Seattle teachers organize Black Lives Matter day
Oct 13, 2016, 6:28 AM
Seattle teachers are organizing a Black Lives Matter demonstration next week.
The demonstration will simply be teachers wearing Black Lives Matter T-shirts on Oct. 19. The teachers are planning their demonstration during the kick-off event for Seattle Public Schools’ effort to close the achievement gap between black and white students. The plan is separate from the effort.
The scenario is familiar to last month when teachers planned to wear Black Lives Matter T-shirts during an unrelated event. The demonstration was received as controversial by some and was ultimately cancelled. The annual Black Men Uniting to Change the Narrative event at John Muir Elementary School was canceled as well — the same day teachers planned to wear Black Lives Matter T-shirts — after there were threats against the school.

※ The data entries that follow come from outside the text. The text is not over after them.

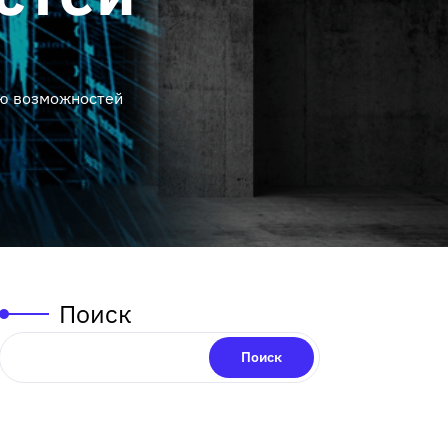
ью возможностей
Поиск
Поиск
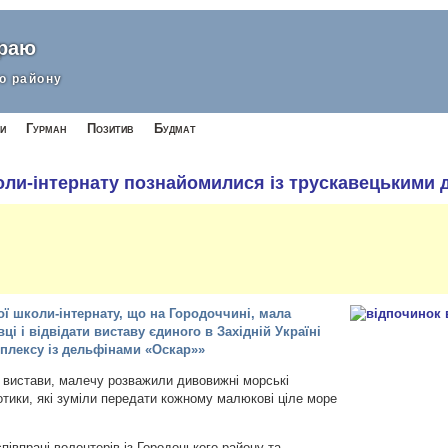
краю
о району
и
Гурман
Позитив
Будмат
коли-інтернату познайомилися із трускавецькими
ої школи-інтернату, що на Городоччині, мала
і і відвідати виставу єдиного в Західній Україні
плексу із дельфінами «Оскар»»
 вистави, малечу розважили дивовижні морські
котики, які зуміли передати кожному малюкові ціле море
півпраці волонтерів із Городоцького району та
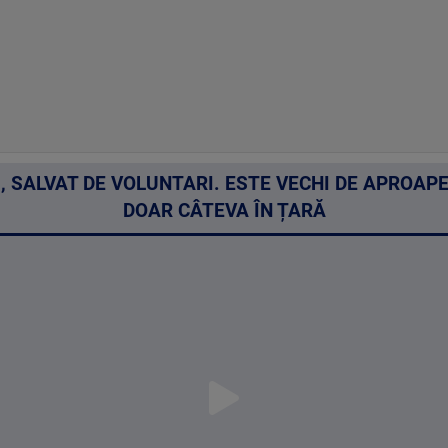
U, SALVAT DE VOLUNTARI. ESTE VECHI DE APROAPE
DOAR CÂTEVA ÎN ȚARĂ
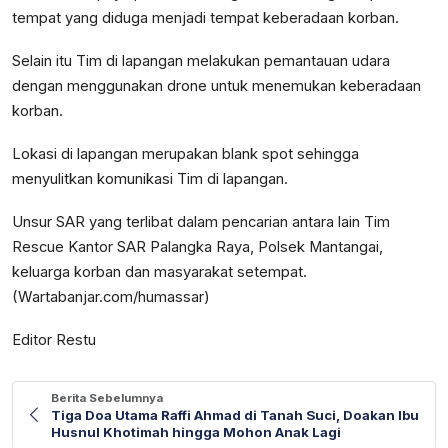
tempat yang diduga menjadi tempat keberadaan korban.
Selain itu Tim di lapangan melakukan pemantauan udara
dengan menggunakan drone untuk menemukan keberadaan
korban.
Lokasi di lapangan merupakan blank spot sehingga
menyulitkan komunikasi Tim di lapangan.
Unsur SAR yang terlibat dalam pencarian antara lain Tim
Rescue Kantor SAR Palangka Raya, Polsek Mantangai,
keluarga korban dan masyarakat setempat.
(Wartabanjar.com/humassar)
Editor Restu
Berita Sebelumnya
Tiga Doa Utama Raffi Ahmad di Tanah Suci, Doakan Ibu
Husnul Khotimah hingga Mohon Anak Lagi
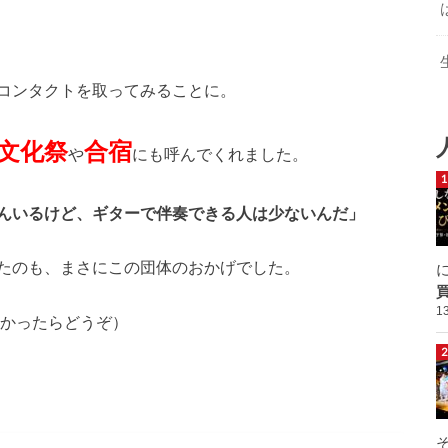
コンタクトを取ってみることに。
文化祭
合宿
や
にも呼んでくれました。
んいるけど、ギターで伴奏できる人は少ないんだ」
たのも、まさにこの団体のおかげでした。
1
かったらどうぞ）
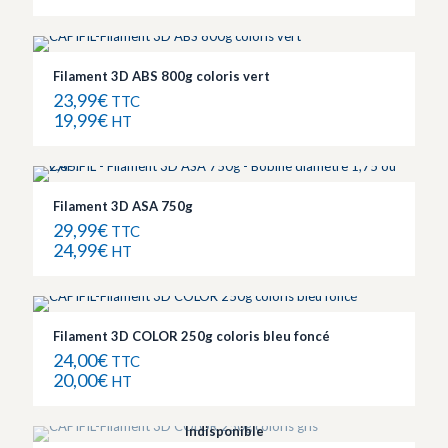
Filament 3D ABS 800g coloris vert
23,99
€
TTC
19,99
€
HT
Filament 3D ASA 750g
29,99
€
TTC
24,99
€
HT
Filament 3D COLOR 250g coloris bleu foncé
24,00
€
TTC
20,00
€
HT
Indisponible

KIRO 7 reports that about 1,000 teachers in the district have ordered Black Lives Matter T-shirts ahead of time. And that Hamilton Middle School teacher Sarah Arvey organized the demonstration in response to the threats directed at John Muir Elementary.
Black Lives Matter and Seattle schools
An email was sent from Seattle Public Schools to families on Oct. 7 explaining the school district’s plans, and the teachers’ demonstration. It explains that the district is starting an effort to close the achievement gap between its white students and students of color.
While Seattle Public Schools outperforms like districts academically and is considered a high performing urban district, we still have unacceptable opportunity and achievement gaps. We have the 5th largest academic achievement gap in the nation between black and white students.
As a result of that gap, the Seattle district is debuting a campaign called “Close the Gaps.” The district is starting the effort with events during Oct. 16-22.
The email also notes that during the kick-off week, the district is promoting Oct. 19 as a “day of solidarity to bring focus to racial equity and affirming the lives of out students — specifically students of color.” The district points out that the Seattle Education Association — the teachers union — is organizing the Black Lives Matter demonstration.
In support of this focus, members are choosing to wear Black Lives matter t-shirts, stickers or other symbols of their commitment to students in a coordinated effort.
The email ends by saying the teachers union is leading the t-shirt effort and “working to promote transformational conversations with staff, families, and students on this issue.”